■ Fragmento de origen:
##########

A la obra de los extraños ha
de irse añadiendo, como es natural, la de los propios. El
esfuerzo gigantesco de Menéndez Pelayo, aunque solitario, no ha
de ser estéril. La traducción de las Relecciones del padre
Vitoria ha revelado a muchos compatriotas que hubo un tiempo en
que los españoles éramos originales y señalábamos direcciones
nuevas al pensamiento universal. Lo extraordinario es que hayan
pasado siglos enteros en que estuvo olvidado en España el nombre
de Francisco de Vitoria, porque el creador del derecho
internacional no era tan solo un pensamiento alado y rápido,
certero y genial, sino que por tal fue reputado y por maestro
inimitable le tenían los letrados de los siglos XVI y XVII.
Olvidarnos los españoles de Vitoria es como si los ingleses
prescindieran de Bacon o los franceses de Descartes o los
alemanes de Leibnitz.

##########

■ Tareas:
a: Indica si cada afirmación concuerda con el fragmento sobre Francisco de Vitoria, respondiendo sí o no y citando literalmente las palabras decisivas del fragmento: (i) la traducción de las Relecciones del padre Vitoria ha revelado algo a muchos compatriotas; (ii) el nombre de Francisco de Vitoria nunca dejó de recordarse en España; (iii) los letrados de los siglos XVI y XVII tenían a Vitoria por maestro.
b: Reproduce sin cambios la parte de las entradas que empieza con la línea que contiene "Which event on Monday" y termina con la línea que contiene "10:30 AM -- halfway", ambas incluidas.
Las entradas no guardan ninguna relación con el fragmento.

##########

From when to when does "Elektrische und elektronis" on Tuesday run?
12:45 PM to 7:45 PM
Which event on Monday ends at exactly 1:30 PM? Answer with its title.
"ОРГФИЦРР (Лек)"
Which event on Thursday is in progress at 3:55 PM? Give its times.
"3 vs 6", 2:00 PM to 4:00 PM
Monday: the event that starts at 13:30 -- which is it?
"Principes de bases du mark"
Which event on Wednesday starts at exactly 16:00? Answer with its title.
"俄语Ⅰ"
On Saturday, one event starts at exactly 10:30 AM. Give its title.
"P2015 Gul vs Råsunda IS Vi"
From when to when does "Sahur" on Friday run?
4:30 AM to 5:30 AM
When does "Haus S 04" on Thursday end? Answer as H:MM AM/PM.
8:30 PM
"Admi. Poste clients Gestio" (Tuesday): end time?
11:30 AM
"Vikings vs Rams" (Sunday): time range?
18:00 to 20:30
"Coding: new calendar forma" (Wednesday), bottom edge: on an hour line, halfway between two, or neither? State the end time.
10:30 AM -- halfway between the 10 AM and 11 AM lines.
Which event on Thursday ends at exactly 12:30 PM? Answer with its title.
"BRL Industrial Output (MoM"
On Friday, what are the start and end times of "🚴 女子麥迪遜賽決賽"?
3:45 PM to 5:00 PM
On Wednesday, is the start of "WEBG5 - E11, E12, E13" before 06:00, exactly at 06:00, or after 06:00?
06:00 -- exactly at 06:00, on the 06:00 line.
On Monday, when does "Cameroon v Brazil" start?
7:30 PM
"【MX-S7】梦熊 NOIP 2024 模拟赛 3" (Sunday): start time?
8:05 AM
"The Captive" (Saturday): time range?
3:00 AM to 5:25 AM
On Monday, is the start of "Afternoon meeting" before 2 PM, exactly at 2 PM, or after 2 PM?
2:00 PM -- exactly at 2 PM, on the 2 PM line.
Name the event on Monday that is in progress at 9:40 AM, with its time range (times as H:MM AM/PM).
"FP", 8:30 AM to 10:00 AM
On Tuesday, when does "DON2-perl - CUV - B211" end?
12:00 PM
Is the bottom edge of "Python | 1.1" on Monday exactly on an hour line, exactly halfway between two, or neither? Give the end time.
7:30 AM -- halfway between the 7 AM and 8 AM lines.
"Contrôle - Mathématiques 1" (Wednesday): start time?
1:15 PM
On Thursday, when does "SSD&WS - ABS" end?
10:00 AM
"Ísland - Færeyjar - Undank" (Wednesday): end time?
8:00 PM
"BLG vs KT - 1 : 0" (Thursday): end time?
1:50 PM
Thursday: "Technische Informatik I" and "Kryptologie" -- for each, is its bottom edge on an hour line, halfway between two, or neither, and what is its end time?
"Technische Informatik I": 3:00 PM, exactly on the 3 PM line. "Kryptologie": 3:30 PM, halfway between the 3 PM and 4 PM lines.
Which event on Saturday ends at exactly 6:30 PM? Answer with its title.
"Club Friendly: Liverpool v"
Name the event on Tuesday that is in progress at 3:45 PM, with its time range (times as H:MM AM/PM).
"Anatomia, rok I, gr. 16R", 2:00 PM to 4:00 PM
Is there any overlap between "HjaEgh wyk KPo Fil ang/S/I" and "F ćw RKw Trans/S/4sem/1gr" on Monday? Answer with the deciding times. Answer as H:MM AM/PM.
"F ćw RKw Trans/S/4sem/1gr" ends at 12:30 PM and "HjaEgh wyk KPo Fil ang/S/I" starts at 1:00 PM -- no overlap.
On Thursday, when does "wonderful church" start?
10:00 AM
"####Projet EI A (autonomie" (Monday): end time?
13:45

##########

■ Respuestas:
a:
(i) Sí: "La traducción de las Relecciones del padre Vitoria ha revelado a muchos compatriotas".
(ii) No: "hayan pasado siglos enteros en que estuvo olvidado en España el nombre de Francisco de Vitoria".
(iii) Sí: "por maestro inimitable le tenían los letrados de los siglos XVI y XVII".

b:
Which event on Monday ends at exactly 1:30 PM? Answer with its title.
"ОРГФИЦРР (Лек)"
Which event on Thursday is in progress at 3:55 PM? Give its times.
"3 vs 6", 2:00 PM to 4:00 PM
Monday: the event that starts at 13:30 -- which is it?
"Principes de bases du mark"
Which event on Wednesday starts at exactly 16:00? Answer with its title.
"俄语Ⅰ"
On Saturday, one event starts at exactly 10:30 AM. Give its title.
"P2015 Gul vs Råsunda IS Vi"
From when to when does "Sahur" on Friday run?
4:30 AM to 5:30 AM
When does "Haus S 04" on Thursday end? Answer as H:MM AM/PM.
8:30 PM
"Admi. Poste clients Gestio" (Tuesday): end time?
11:30 AM
"Vikings vs Rams" (Sunday): time range?
18:00 to 20:30
"Coding: new calendar forma" (Wednesday), bottom edge: on an hour line, halfway between two, or neither? State the end time.
10:30 AM -- halfway between the 10 AM and 11 AM lines.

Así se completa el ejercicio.